В слюдяных оконцах зажегся свет. Капли дождя отразили вспышку молнии. Эвер всегда подчинялся тому, чья воля сильнее. Сейчас владыкой была Комето. Раненый вспомнил, что обещал вчера, ужаснулся, готовый отступить — и понял, что отступать некуда. Разрываясь между спящим на полу отцом и сестрой, присевшей у ложа, Эвер жалел, что не умер на Астериде. Закричит, подумала Комето. Отец проснется и убьет меня. Нет, не закричит. Брат знает, что отец беспощаден. И знает, что я не отступлю.

— Зови…

Пересиливая боль, медленней улитки, ползущей в траве, Эвер протянул руку к отцу. Лицо юноши исказилось от усилия. Казалось, он тянется через море, с одного берега на другой. Задрожал рот, из уголка потекла слюна. Повязки на плече набухли, пропитались свежей кровью. Эвер звал без слов, просил сердцем. Как отцовская мощь поддерживала его на воде, в проливе между Итакой и Тафосом, не позволяя захлебнуться, так взгляд Комето удерживал рассудок юноши на плаву, вынуждая к действию.

Золото сверкнуло в кудрях спящего Птерелая. Тонкая, драгоценная нить. Посейдонов волос скользнул вперед, еле-еле, словно пробуя на вкус, коснулся ногтя раненого — и кольцами намотался на палец. Осталось поднести златую змейку к голове…

— Дай сюда!

Послушный, как дитя, откликающееся на зов матери, Эвер качнул ладонью в сторону Комето. На большее у него не хватило сил. Девушка взяла брата за запястье, дохнула на палец, обмотанный сверкающей нитью. Змейка с беспокойством заворочалась, но быстро успокоилась. «Волос чует нашу кровь, — вспомнила Комето. — В ней шумит море…» Без колебаний она ухватила волос за трепещущий конец и сдернула с пальца брата. Сжала в кулаке — пригревшись, волос задремал. От него шло еле заметное тепло. Такое чувствуешь, купаясь летом, на закате.

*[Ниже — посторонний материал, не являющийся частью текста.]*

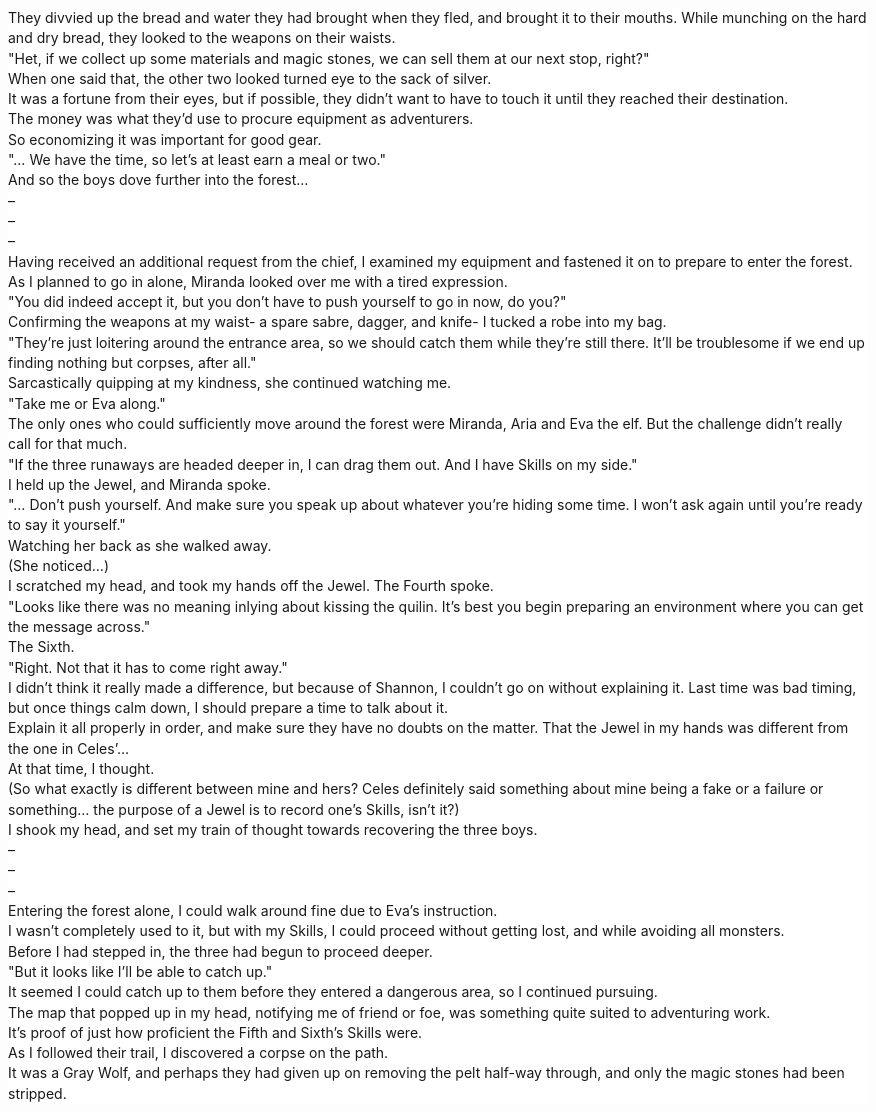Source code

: They divvied up the bread and water they had brought when they fled, and brought it to their mouths. While munching on the hard and dry bread, they looked to the weapons on their waists.<br/>
"Het, if we collect up some materials and magic stones, we can sell them at our next stop, right?"<br/>
When one said that, the other two looked turned eye to the sack of silver.<br/>
It was a fortune from their eyes, but if possible, they didn’t want to have to touch it until they reached their destination.<br/>
The money was what they’d use to procure equipment as adventurers.<br/>
So economizing it was important for good gear.<br/>
"… We have the time, so let’s at least earn a meal or two."<br/>
And so the boys dove further into the forest…<br/>
–<br/>
–<br/>
–<br/>
Having received an additional request from the chief, I examined my equipment and fastened it on to prepare to enter the forest.<br/>
As I planned to go in alone, Miranda looked over me with a tired expression.<br/>
"You did indeed accept it, but you don’t have to push yourself to go in now, do you?"<br/>
Confirming the weapons at my waist- a spare sabre, dagger, and knife- I tucked a robe into my bag.<br/>
"They’re just loitering around the entrance area, so we should catch them while they’re still there. It’ll be troublesome if we end up finding nothing but corpses, after all."<br/>
Sarcastically quipping at my kindness, she continued watching me.<br/>
"Take me or Eva along."<br/>
The only ones who could sufficiently move around the forest were Miranda, Aria and Eva the elf. But the challenge didn’t really call for that much.<br/>
"If the three runaways are headed deeper in, I can drag them out. And I have Skills on my side."<br/>
I held up the Jewel, and Miranda spoke.<br/>
"… Don’t push yourself. And make sure you speak up about whatever you’re hiding some time. I won’t ask again until you’re ready to say it yourself."<br/>
Watching her back as she walked away.<br/>
(She noticed…)<br/>
I scratched my head, and took my hands off the Jewel. The Fourth spoke.<br/>
"Looks like there was no meaning inlying about kissing the quilin. It’s best you begin preparing an environment where you can get the message across."<br/>
The Sixth.<br/>
"Right. Not that it has to come right away."<br/>
I didn’t think it really made a difference, but because of Shannon, I couldn’t go on without explaining it. Last time was bad timing, but once things calm down, I should prepare a time to talk about it.<br/>
Explain it all properly in order, and make sure they have no doubts on the matter. That the Jewel in my hands was different from the one in Celes’…<br/>
At that time, I thought.<br/>
(So what exactly is different between mine and hers? Celes definitely said something about mine being a fake or a failure or something… the purpose of a Jewel is to record one’s Skills, isn’t it?)<br/>
I shook my head, and set my train of thought towards recovering the three boys.<br/>
–<br/>
–<br/>
–<br/>
Entering the forest alone, I could walk around fine due to Eva’s instruction.<br/>
I wasn’t completely used to it, but with my Skills, I could proceed without getting lost, and while avoiding all monsters.<br/>
Before I had stepped in, the three had begun to proceed deeper.<br/>
"But it looks like I’ll be able to catch up."<br/>
It seemed I could catch up to them before they entered a dangerous area, so I continued pursuing.<br/>
The map that popped up in my head, notifying me of friend or foe, was something quite suited to adventuring work.<br/>
It’s proof of just how proficient the Fifth and Sixth’s Skills were.<br/>
As I followed their trail, I discovered a corpse on the path.<br/>
It was a Gray Wolf, and perhaps they had given up on removing the pelt half-way through, and only the magic stones had been stripped.<br/>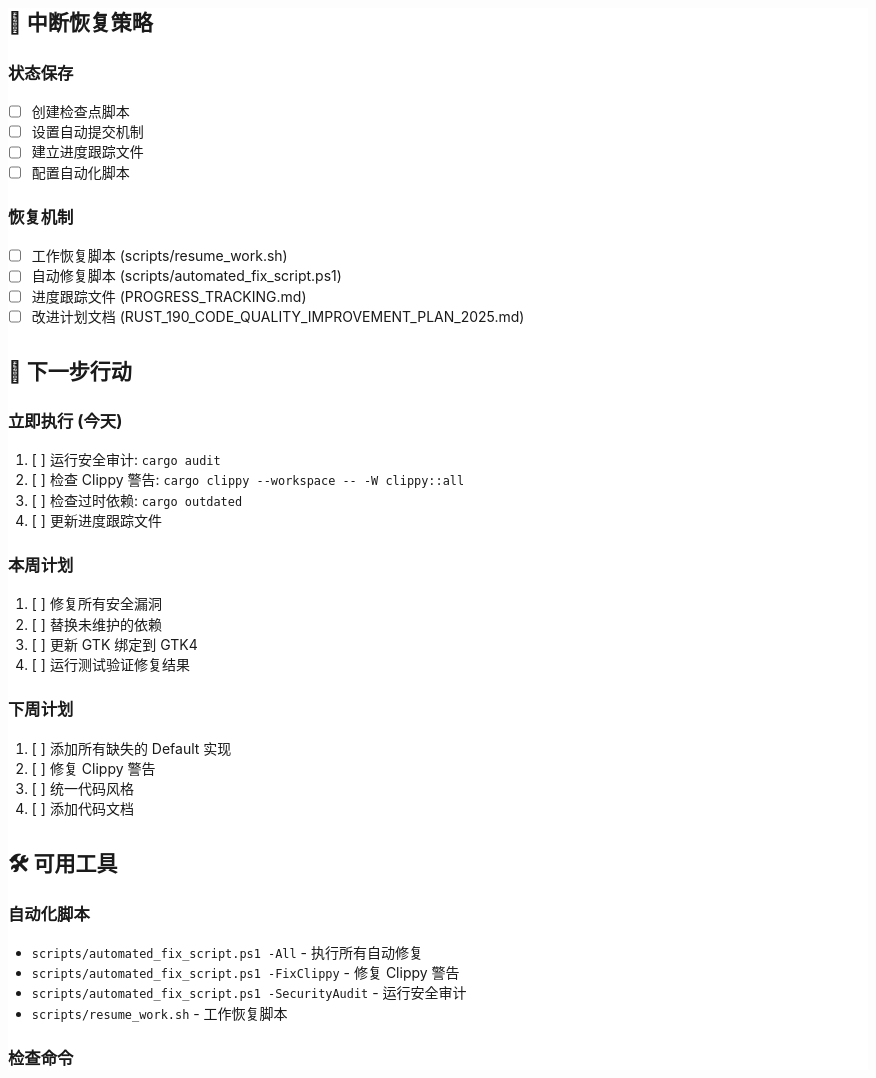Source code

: ## 🔄 中断恢复策略

### 状态保存

- [ ] 创建检查点脚本
- [ ] 设置自动提交机制
- [ ] 建立进度跟踪文件
- [ ] 配置自动化脚本

### 恢复机制

- [ ] 工作恢复脚本 (scripts/resume_work.sh)
- [ ] 自动修复脚本 (scripts/automated_fix_script.ps1)
- [ ] 进度跟踪文件 (PROGRESS_TRACKING.md)
- [ ] 改进计划文档 (RUST_190_CODE_QUALITY_IMPROVEMENT_PLAN_2025.md)

## 📝 下一步行动

### 立即执行 (今天)

1. [ ] 运行安全审计: `cargo audit`
2. [ ] 检查 Clippy 警告: `cargo clippy --workspace -- -W clippy::all`
3. [ ] 检查过时依赖: `cargo outdated`
4. [ ] 更新进度跟踪文件

### 本周计划

1. [ ] 修复所有安全漏洞
2. [ ] 替换未维护的依赖
3. [ ] 更新 GTK 绑定到 GTK4
4. [ ] 运行测试验证修复结果

### 下周计划

1. [ ] 添加所有缺失的 Default 实现
2. [ ] 修复 Clippy 警告
3. [ ] 统一代码风格
4. [ ] 添加代码文档

## 🛠️ 可用工具

### 自动化脚本

- `scripts/automated_fix_script.ps1 -All` - 执行所有自动修复
- `scripts/automated_fix_script.ps1 -FixClippy` - 修复 Clippy 警告
- `scripts/automated_fix_script.ps1 -SecurityAudit` - 运行安全审计
- `scripts/resume_work.sh` - 工作恢复脚本

### 检查命令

«Приживется ли он у меня?»

Комето знала, что и пробовать не станет.

— Хорошо, — повторил Птерелай, улыбаясь. — Все хорошо…

Обратившись в камень, девушка смотрела на спящего отца. Заснул и Эвер — поступок истощил раненого. С облегчением изгнанника, взошедшего на подходящую скалу, юноша кинулся туда, где он ни в чем не был виноват — в горячечное, полное боли забытье. Спите, подумала Комето. Спите крепче. Что тебе снится, отец? Что тебе хорошо, если все плохо? Она не знала, что там, в глубине отцовской дремы, Птерелай до сих пор бьется с Тритоном, Амфитрионовым гигантом. Впервые за много лет бьется, как мужчина с мужчиной, без поддержки и защиты золотого волоса. Крыло Народа и забыл, как это прекрасно: когда боги ни при чем. Битва длилась, даруя надежду, а на склоне стояли дочь и сын — ликующая дочь, согласная стать женой, и здоровый, не целованный копьем сын. Дети гордились отцом, и руки Комето были по локоть золотые.